■ Problem to work on
Excluding pictures, what does the listing below contain from the line with "left elbow: (357, 364)" up to and including the line with "left front paw: (254, 403)", word for word?

■ Provided information
<<<<

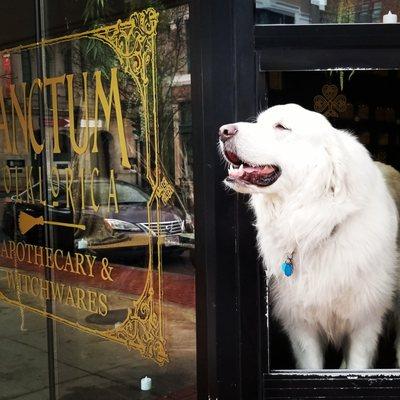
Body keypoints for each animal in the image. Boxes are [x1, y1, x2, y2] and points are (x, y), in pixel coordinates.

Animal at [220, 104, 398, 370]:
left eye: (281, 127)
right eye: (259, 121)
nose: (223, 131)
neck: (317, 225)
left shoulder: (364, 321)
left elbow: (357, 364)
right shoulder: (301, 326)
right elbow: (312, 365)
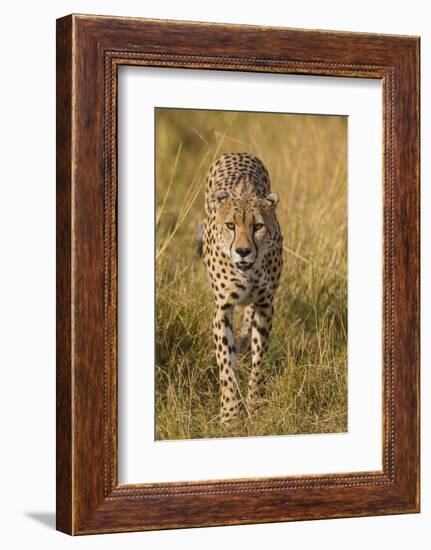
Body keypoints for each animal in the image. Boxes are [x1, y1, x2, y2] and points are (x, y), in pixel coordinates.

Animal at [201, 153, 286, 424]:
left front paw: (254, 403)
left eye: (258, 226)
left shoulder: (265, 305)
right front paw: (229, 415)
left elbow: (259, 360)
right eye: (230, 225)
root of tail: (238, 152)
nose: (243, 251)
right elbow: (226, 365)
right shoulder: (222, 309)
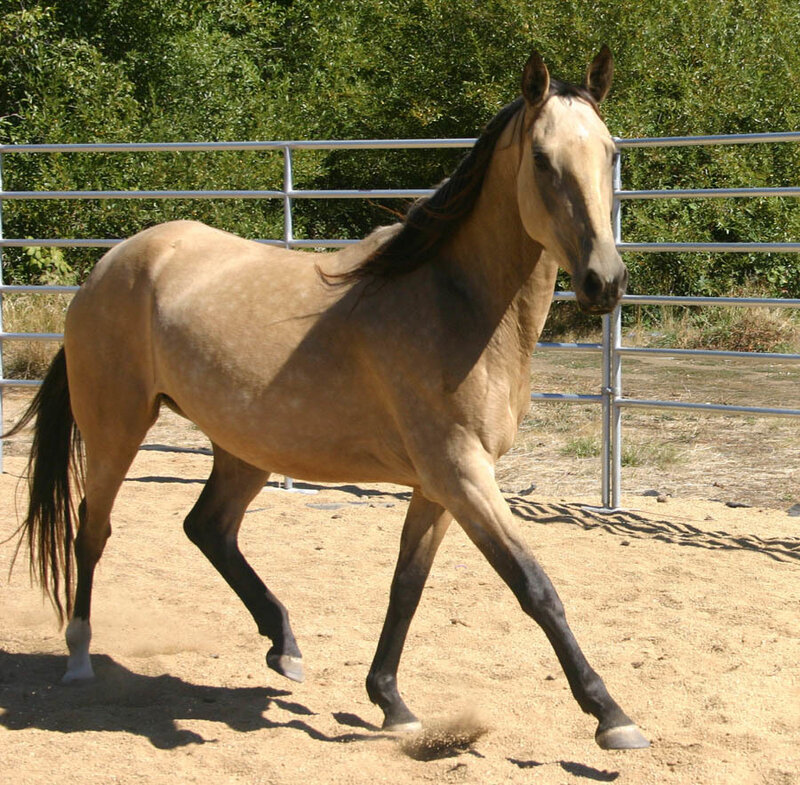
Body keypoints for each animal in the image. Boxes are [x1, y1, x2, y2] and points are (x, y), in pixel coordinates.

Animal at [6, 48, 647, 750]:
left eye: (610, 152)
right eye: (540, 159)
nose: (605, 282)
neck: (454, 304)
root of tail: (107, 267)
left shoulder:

>>>>
<<<<

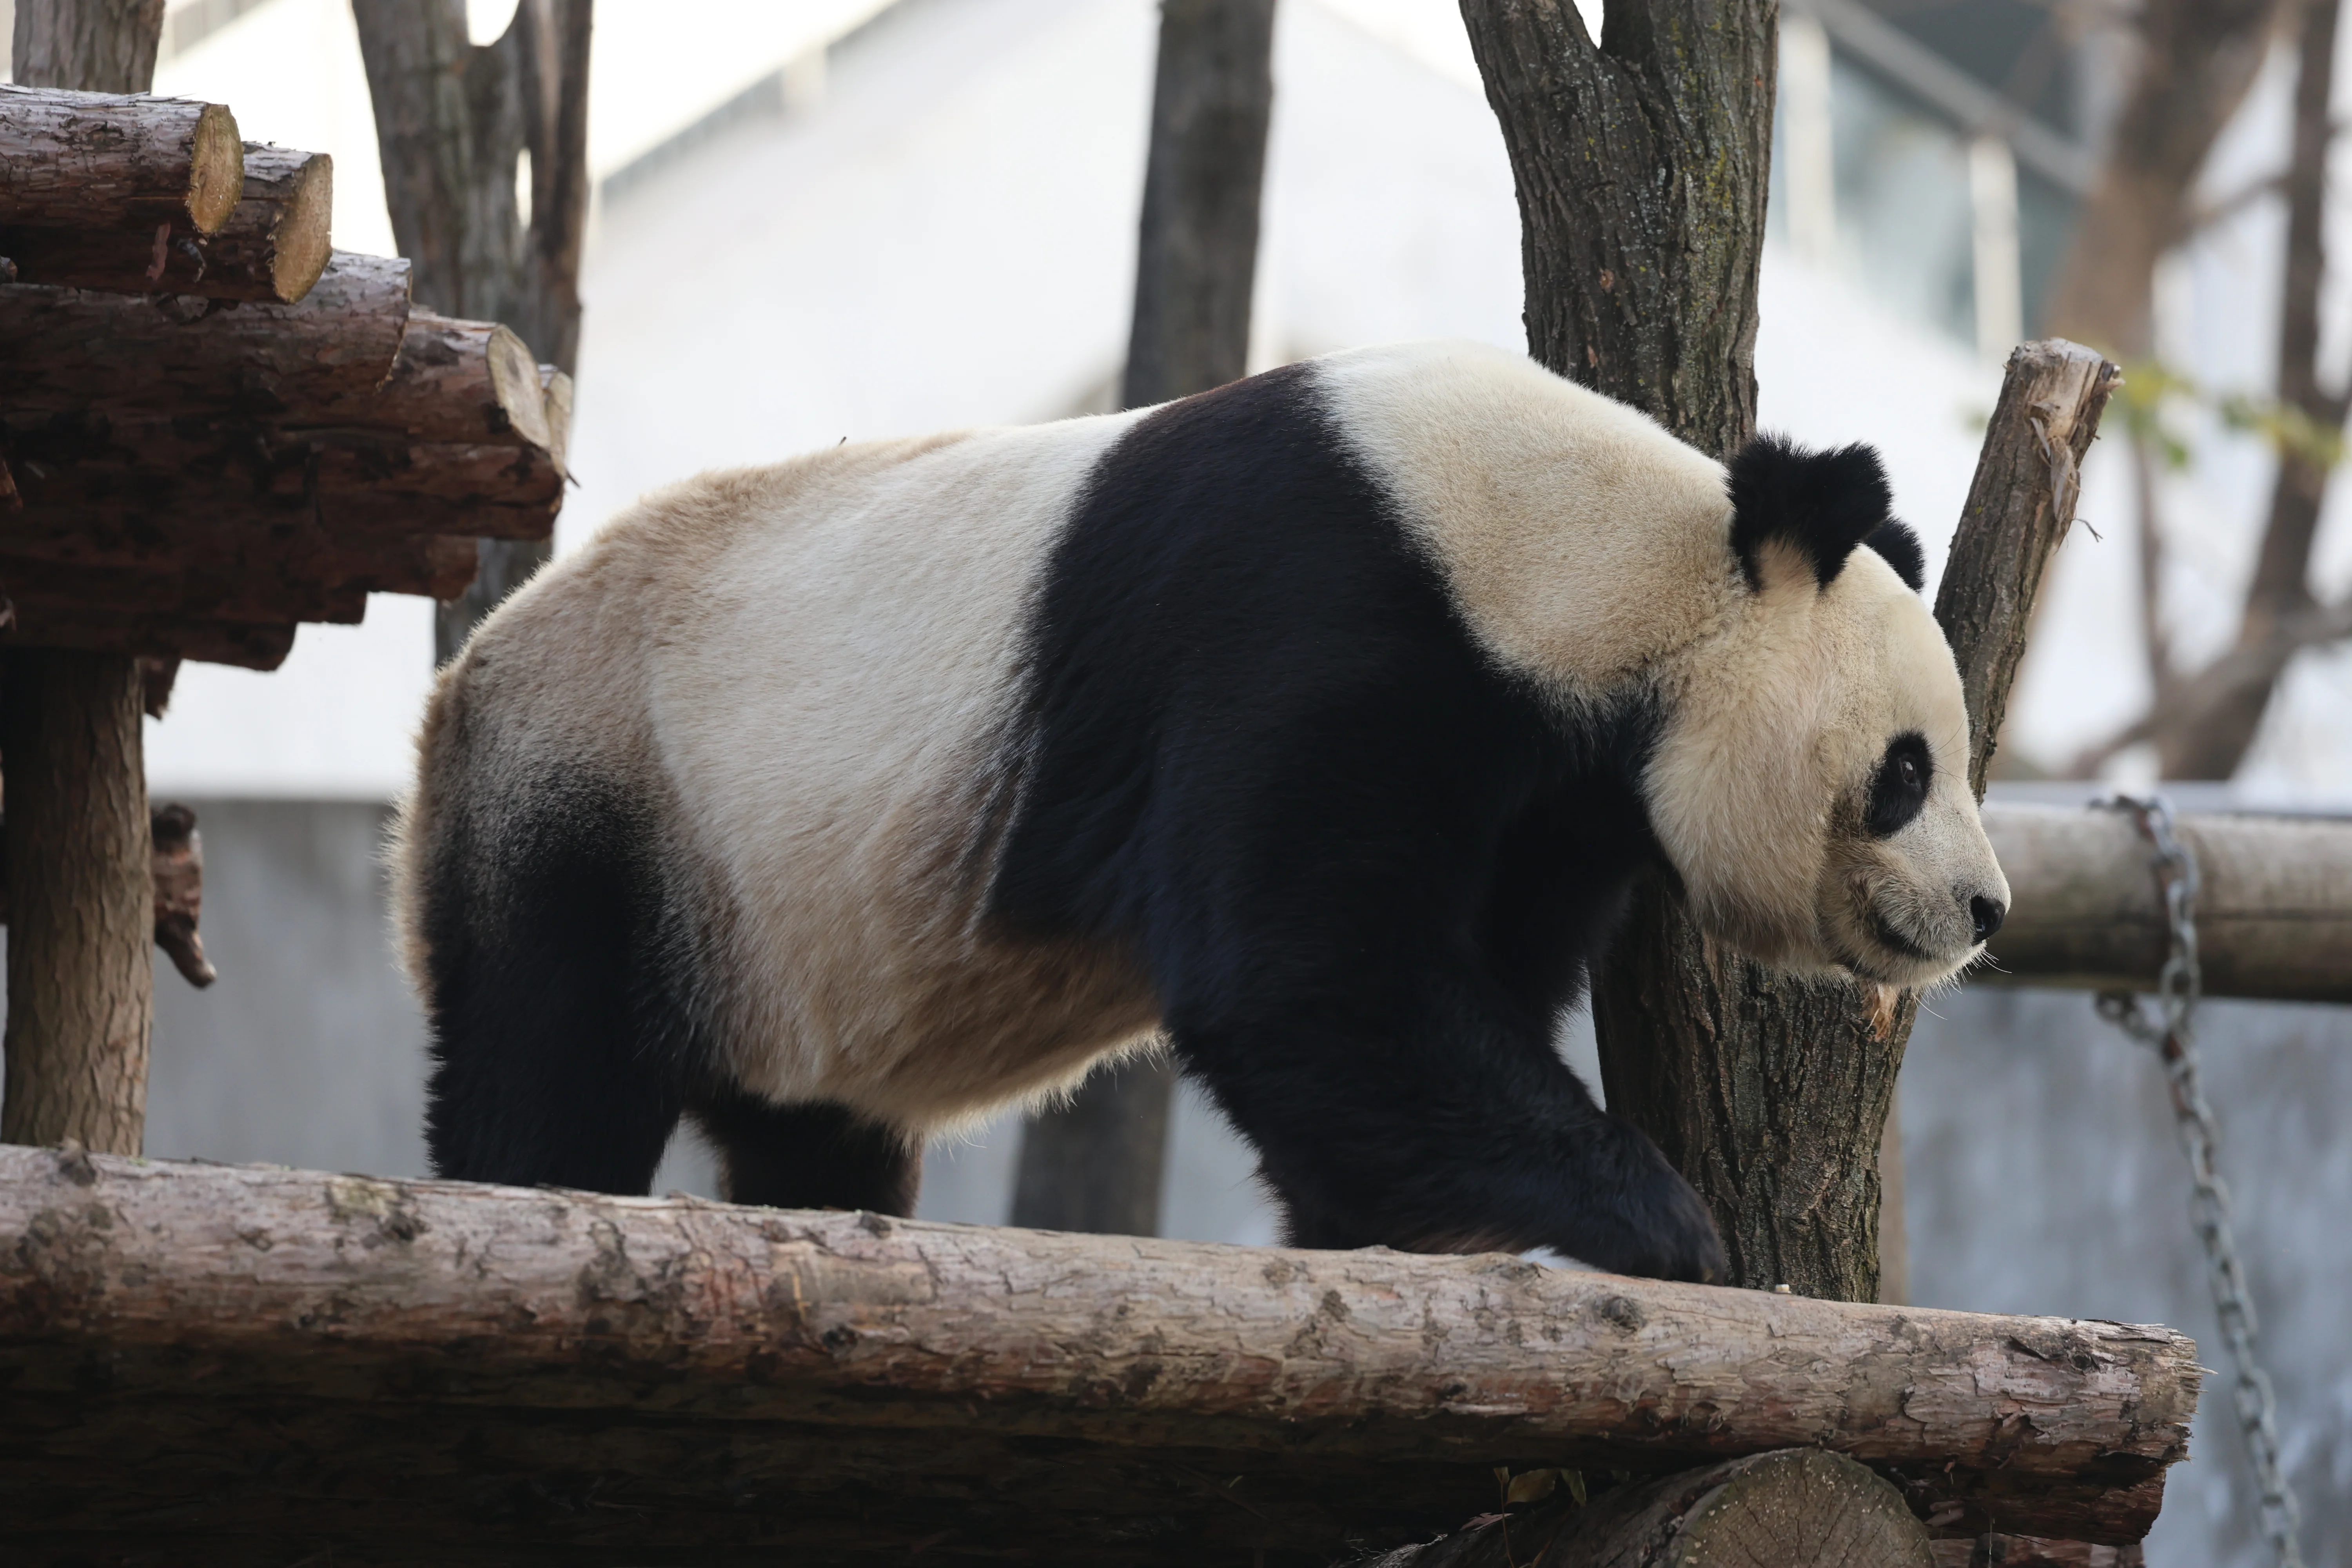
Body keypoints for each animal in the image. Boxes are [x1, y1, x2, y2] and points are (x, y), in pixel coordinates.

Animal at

>>>>
<<<<

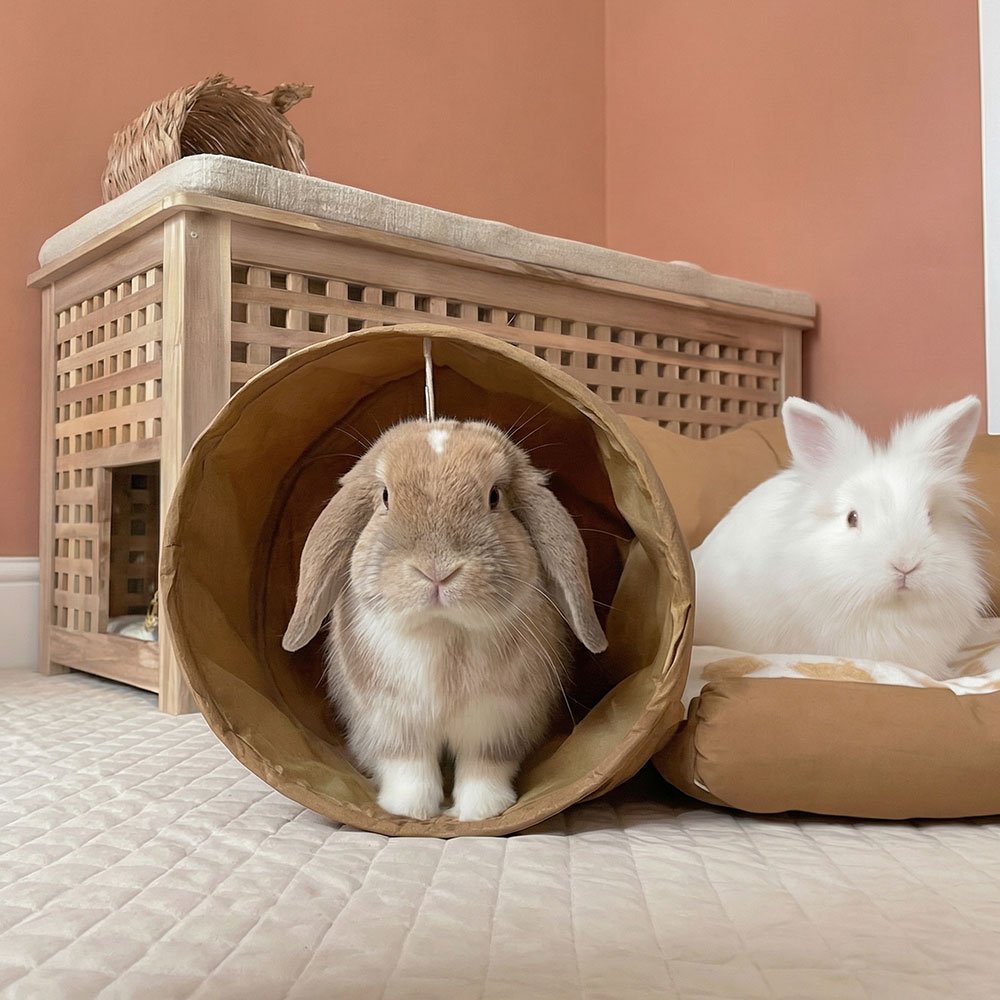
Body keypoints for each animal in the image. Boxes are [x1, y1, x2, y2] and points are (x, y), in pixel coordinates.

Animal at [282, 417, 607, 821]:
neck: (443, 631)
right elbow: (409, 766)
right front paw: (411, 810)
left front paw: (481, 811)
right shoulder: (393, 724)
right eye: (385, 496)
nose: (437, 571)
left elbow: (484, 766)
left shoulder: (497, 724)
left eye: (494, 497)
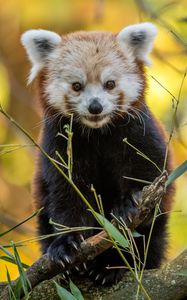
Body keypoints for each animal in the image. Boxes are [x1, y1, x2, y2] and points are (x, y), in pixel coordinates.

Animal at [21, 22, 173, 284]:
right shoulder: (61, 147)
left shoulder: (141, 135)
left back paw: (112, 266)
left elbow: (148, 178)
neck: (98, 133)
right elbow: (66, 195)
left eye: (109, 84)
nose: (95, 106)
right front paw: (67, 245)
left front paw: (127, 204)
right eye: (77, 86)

>>>>

■ Your solution
left elbow: (357, 364)
right shoulder: (301, 326)
right elbow: (312, 365)
Body keypoints for each animal in the image. Boxes are [x1, y1, x2, y2] and points are (x, y), in pixel coordinates.

Animal at [201, 153, 286, 424]:
left front paw: (254, 403)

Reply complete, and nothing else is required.